◆ ACTIONS TO TAKE:
A: Reproduce the records from their first line through the line containing "6: (32, 21)", both ends included, and omit the pictures.
B: Carry the account of the bus trip to Malak Izvor on from where it stops.

◆ SUPPLIED PASSAGE:
....
Once the map was up, I pointed to Yablantisa and said, “Bus,” then showed the bus route to Teteven. That got me a “Da.” I then showed the turn off for Malak Izvor and then said “I” and then “walked” my fingers from the turnoff to the village. He went, “Oh!” and then “Two kilometres.” I replied in the affirmative to which I earned a “Dobre!” He then tried to take my suitcase again and I let him. When he came back, I asked, “Ticket?” (which, mercifully is “bilet,” so close to the French “billet”) and he motioned for me to go in and said what sounded like conductor. I went in, got comfortable, and just before we took off, his helper handed me two tickets totally 7BGN (1BGN more than the trip to Sofia) and had change for my 20!
Knowing that I would be let off at the turnoff meant that I could sit back and enjoy my trip without worrying about getting stranded in Teteven. I read for a bit, then enjoyed the scenery. We detoured to the town of Pravets before going through Yablanitsa. No one got off there. Next stop was me!
The nicest man in Bulgaria got off the bus with me (at least, I think he did, because I have no idea where else he could have materialised from). He earns his title in that he… lugged my suitcase all the way to the village!!!!!!!!!!! He wanted to take it straight to my place, but I made him hand it over at the guest house, before the final slog, because I didn’t want to take advantage of him! He babbled to me the whole way and I just shook my head apologetically. I don’t know who was more pleased when he said, “Ulitsa?” (street) and I had an answer for him! But even better, he had no idea where my street was and with my saying, “Store, hotel, [my street name],” miming the location of each, he understood!
....
◆ GIVEN DATA:
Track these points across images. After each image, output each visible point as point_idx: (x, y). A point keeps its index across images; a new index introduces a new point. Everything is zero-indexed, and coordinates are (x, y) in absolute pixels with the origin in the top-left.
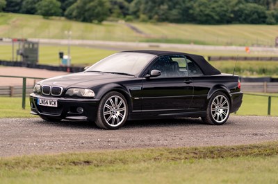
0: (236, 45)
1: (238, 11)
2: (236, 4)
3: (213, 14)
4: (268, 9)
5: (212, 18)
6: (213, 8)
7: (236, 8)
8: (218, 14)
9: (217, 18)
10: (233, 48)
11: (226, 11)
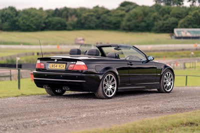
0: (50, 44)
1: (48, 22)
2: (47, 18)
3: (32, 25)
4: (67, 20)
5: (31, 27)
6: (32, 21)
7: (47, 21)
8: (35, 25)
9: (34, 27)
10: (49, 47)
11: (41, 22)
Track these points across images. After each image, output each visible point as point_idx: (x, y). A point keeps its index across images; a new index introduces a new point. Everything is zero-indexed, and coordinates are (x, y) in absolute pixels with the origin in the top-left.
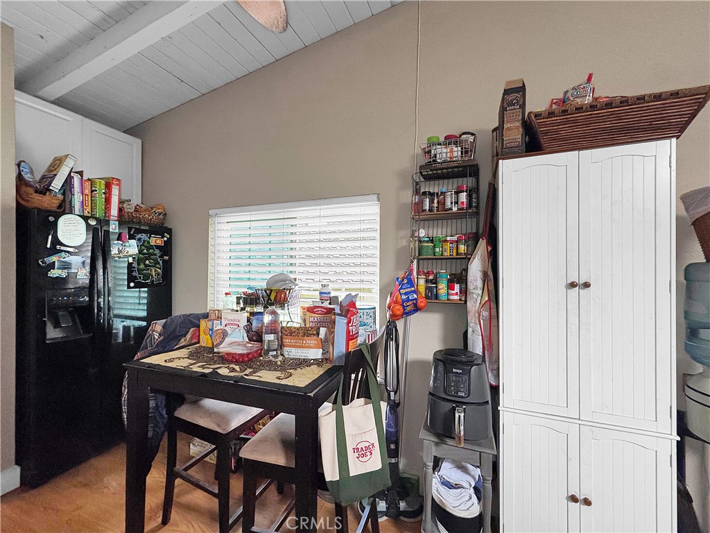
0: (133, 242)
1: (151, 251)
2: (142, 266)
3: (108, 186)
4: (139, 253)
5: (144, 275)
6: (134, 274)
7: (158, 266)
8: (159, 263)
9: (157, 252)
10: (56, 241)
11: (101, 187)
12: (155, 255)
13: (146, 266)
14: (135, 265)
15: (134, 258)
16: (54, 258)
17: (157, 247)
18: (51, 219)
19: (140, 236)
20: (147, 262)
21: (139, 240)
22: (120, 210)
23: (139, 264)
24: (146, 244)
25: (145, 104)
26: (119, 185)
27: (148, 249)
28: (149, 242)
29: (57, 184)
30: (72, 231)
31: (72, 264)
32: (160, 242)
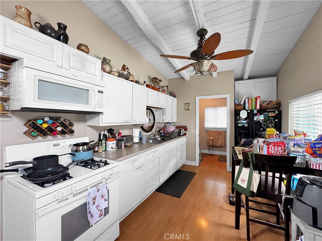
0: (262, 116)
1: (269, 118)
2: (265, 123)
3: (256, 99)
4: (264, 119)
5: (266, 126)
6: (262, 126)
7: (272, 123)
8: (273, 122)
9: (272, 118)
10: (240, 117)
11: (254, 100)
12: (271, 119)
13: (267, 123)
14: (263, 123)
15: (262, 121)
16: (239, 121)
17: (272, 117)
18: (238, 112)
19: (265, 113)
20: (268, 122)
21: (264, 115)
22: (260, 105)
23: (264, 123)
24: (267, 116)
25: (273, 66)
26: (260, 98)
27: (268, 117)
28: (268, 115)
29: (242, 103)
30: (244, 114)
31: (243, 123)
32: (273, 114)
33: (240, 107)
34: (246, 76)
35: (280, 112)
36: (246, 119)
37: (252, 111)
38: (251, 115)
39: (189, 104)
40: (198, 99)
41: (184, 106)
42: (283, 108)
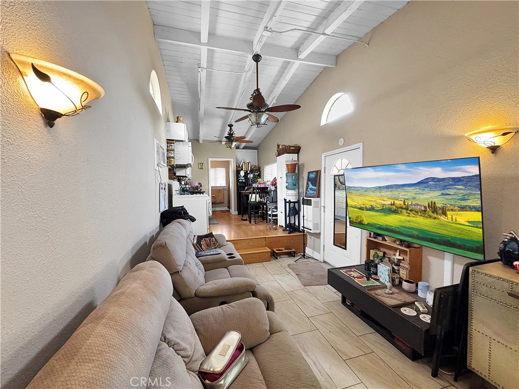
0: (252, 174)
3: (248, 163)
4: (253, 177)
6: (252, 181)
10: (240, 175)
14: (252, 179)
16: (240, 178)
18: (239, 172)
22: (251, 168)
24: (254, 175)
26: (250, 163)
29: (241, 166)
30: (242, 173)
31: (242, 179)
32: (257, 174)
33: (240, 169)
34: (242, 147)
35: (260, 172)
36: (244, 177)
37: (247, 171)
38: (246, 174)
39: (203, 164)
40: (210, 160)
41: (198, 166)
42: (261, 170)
....
◆ SOLVED PROBLEMS:
A:
Track these points across images. After each image, output each visible point as point_idx: (x, y). A point keeps its index across images; a new index introduces a new point. Everything is zero-indexed, and coordinates are (x, y) in absolute pixels with the origin in the top-left.
0: (236, 45)
1: (238, 11)
2: (236, 4)
3: (213, 14)
4: (268, 9)
5: (212, 18)
6: (213, 8)
7: (236, 8)
8: (218, 14)
9: (217, 18)
10: (233, 48)
11: (226, 11)
0: (50, 44)
1: (48, 22)
2: (47, 18)
3: (32, 25)
4: (67, 20)
5: (31, 27)
6: (32, 21)

B:
Just the little slog at the end was exhausting so I can imagine what shape I would have been in if I’d had to drag the suitcase the whole way (although I suspect I would have gotten a lift if I’d been on my own). The bus driver and this man both made up for a lot on Monday.
The dogs were very happy to see me when I got in and the feeling was mutual! Max had left me a list of things to add to my chore list and a note that he’d be back on Friday.
So that was my great big Sofia adventure! It broke the ice on a lot. The next thing I want to try is to take a bus to Teteven and back, but that might be very tricky and could require me to leave at the crack of dawn and not come back till early evening. I might be better off finding out how much a taxi would cost. But I’m glad I figured out the buses, ate at restaurants, and was forced to use some of the Bulgarian I’ve been stowing away in my brain.
I will be taking about a week off at the end of August (when Max will be here with his daughter), renting a car, and going on a grand tour of Bulgaria. In the meantime, I will try to get out into the environs a bit and possibly return to Sofia one more time. I can’t believe we’re already three weeks into July! I knew my time here would fly by!